Uma idosa de 68 anos foi mantida refém na madrugada desta terça-feira (29), em sua casa, na Vila Rio de Janeiro, Guarulhos, Grande São Paulo. O agressor é o próprio neto, um rapaz de 28 anos. A angústia da vítima e dos familiares de ambos durou sete horas.

De acordo com informações da Polícia Militar, a ocorrência começou por volta das 20h30, quando vizinhos suspeitaram do barulho na residência. Alguns relataram terem ouvidos gritos de socorro.

O jovem, segundo familiares, é portador de esquizofrenia e vinha apresentando comportamentos estranhos.

"Ele dizia que não aguentava mais viver", contou ao jornal "O Estado de São Paulo", uma tia do jovem, a auxiliar de enfermagem Sandra Francisco, 43. "Ele não faria nada com a minha mãe, não teve briga nem nada. O nosso maior medo era que atirassem nele."

Para a família, o rapaz não cometeu crime ao manter como refém sua avó. Eles moravam na casa há cerca de 5 anos.

Durante as sete horas, o neto permaneceu com uma faca apontada para o pescoço da idosa. A liberação dela aconteceu por volta das 4h, quando policiais militares entraram na casa e o atingiram com balas de borracha.
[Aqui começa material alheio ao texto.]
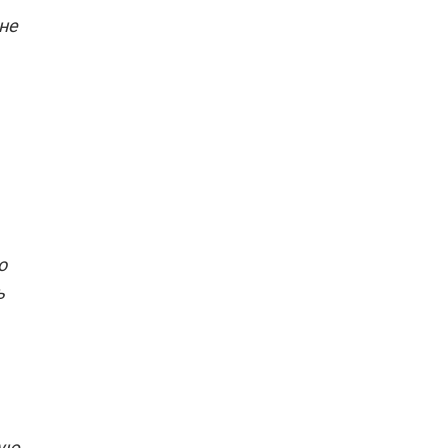
не
о
ь
вую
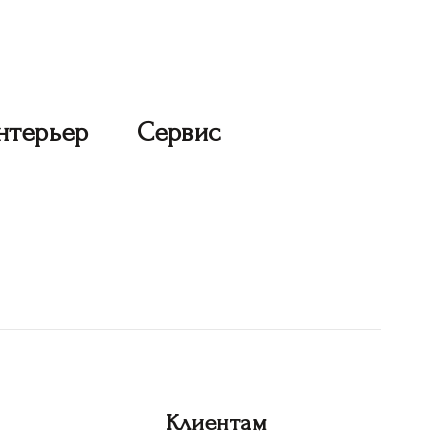
нтерьер
Сервис
Клиентам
Segundo a SSP (Secretaria de Segurança Pública), as negociações foram feitas pelos policiais do Gate (Grupo de Ações Táticas Especiais).

Tanto a avó quanto o neto apresentaram ferimentos leves e foram levados a UPA Jardim Paulista, em Guarulhos.

A vítima foi liberada horas depois e, segundo familiares, passou o dia descansando.

INTERNAÇÃO/ Após receber atendimento médico, o jovem foi levado ao HMU (Hospital Municipal Universitário) da cidade, onde foi internado no setor de psiquiatria, sob escolta. A notícia da internação dele foi bem recebida pelos familiares, que reforçaram a negativa de qualquer comportamento criminoso por parte do jovem. "Minha irmã está nesta vida há quase 10 anos, sempre atrás de internação. Espero que essa situação ajude ele a conseguir tratamento. Infelizmente, teve de chegar nisso para fazerem alguma coisa", disse Sandra ao jornal.Ela afirmou ainda que o rapaz não teve um diagnóstico concluído por profissionais consultados nos últimos anos e teria cometido quatro tentativas de homicídio.